I think you're confused, here. Just because an article tests cinebench or someone mentions MT performance & efficiency doesn't mean anyone thinks it's a top priority for these products. However, you also can't dismiss them as irrelevant, because there are clearly some users out there who want/need it.
I'll give you another use case, which is important for a lot of corporate users. At work, I mostly use an Intel i5-1250P, which has 4P + 8E cores (16 threads). When I login and fire up task manager, nearly all cores/threads are saturated for about the first minute, before it starts to settledown. That's because there's a ton of stuff that, whether it makes sense or not, wants to run immediately upon login. Performance of everything is further bogged down by not only anti-virus, but other sorts of security software.

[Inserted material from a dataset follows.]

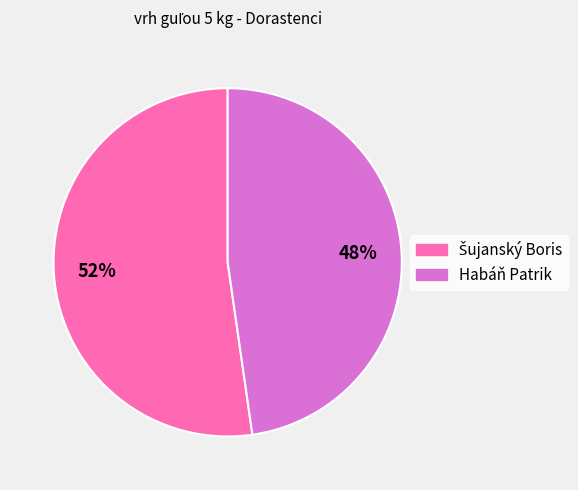

Is Habáň Patrik the majority of the pie?

No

Where it becomes really painful is when I need to join a meeting on MS Teams. I wakeup my laptop to find it had rebooted to install some updates, so I have to login instead of just unlocking it. I can do nothing but sit there and wait, for at least 30 seconds (which feels like an eternity, if I'm already late to a meeting) before I can finally join the call. And I'm quoting you performance numbers when it's actually on A/C power and plenty of clearance around the cooling vents + ducts (plus no dust or lint clogging it).

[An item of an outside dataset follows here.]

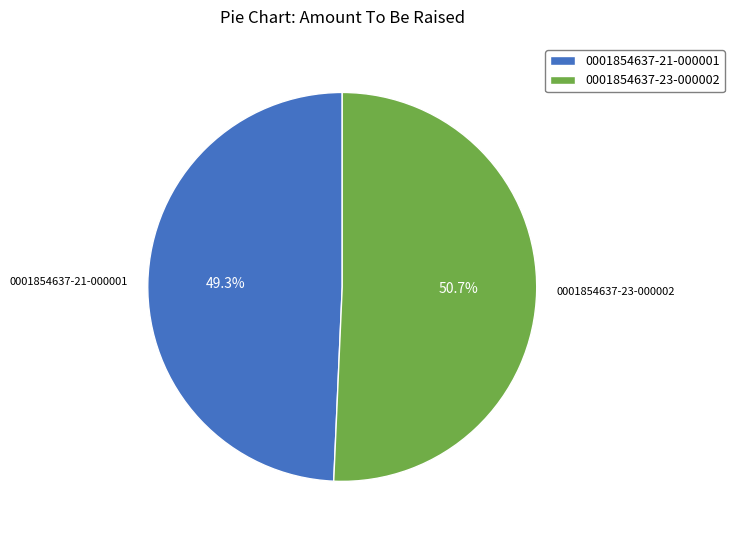

How many segments does this pie chart have?

2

Now, if you give someone a new notebook and it doesn't improve on this important metric, I'm sure most of us would be disappointed. What makes it worse is that software tends to get slower with time, not faster. So, you could imagine that what might be 30-40 seconds today could eventually stretch beyond a minute, before they eventually get another upgrade.
In designing a 4+4 processor, Intel seems to have focused on the Apple M3. However, I'll bet most MacOS installs don't have so much bloatware. Plus, Apple lets you go from a 2.7 pound Macbook Air to a 3.5 pound Macbook Pro, if you need more performance. That still classifies as "thin & light" in my book. It's certainly thinner & lighter than my i5-1250P laptop.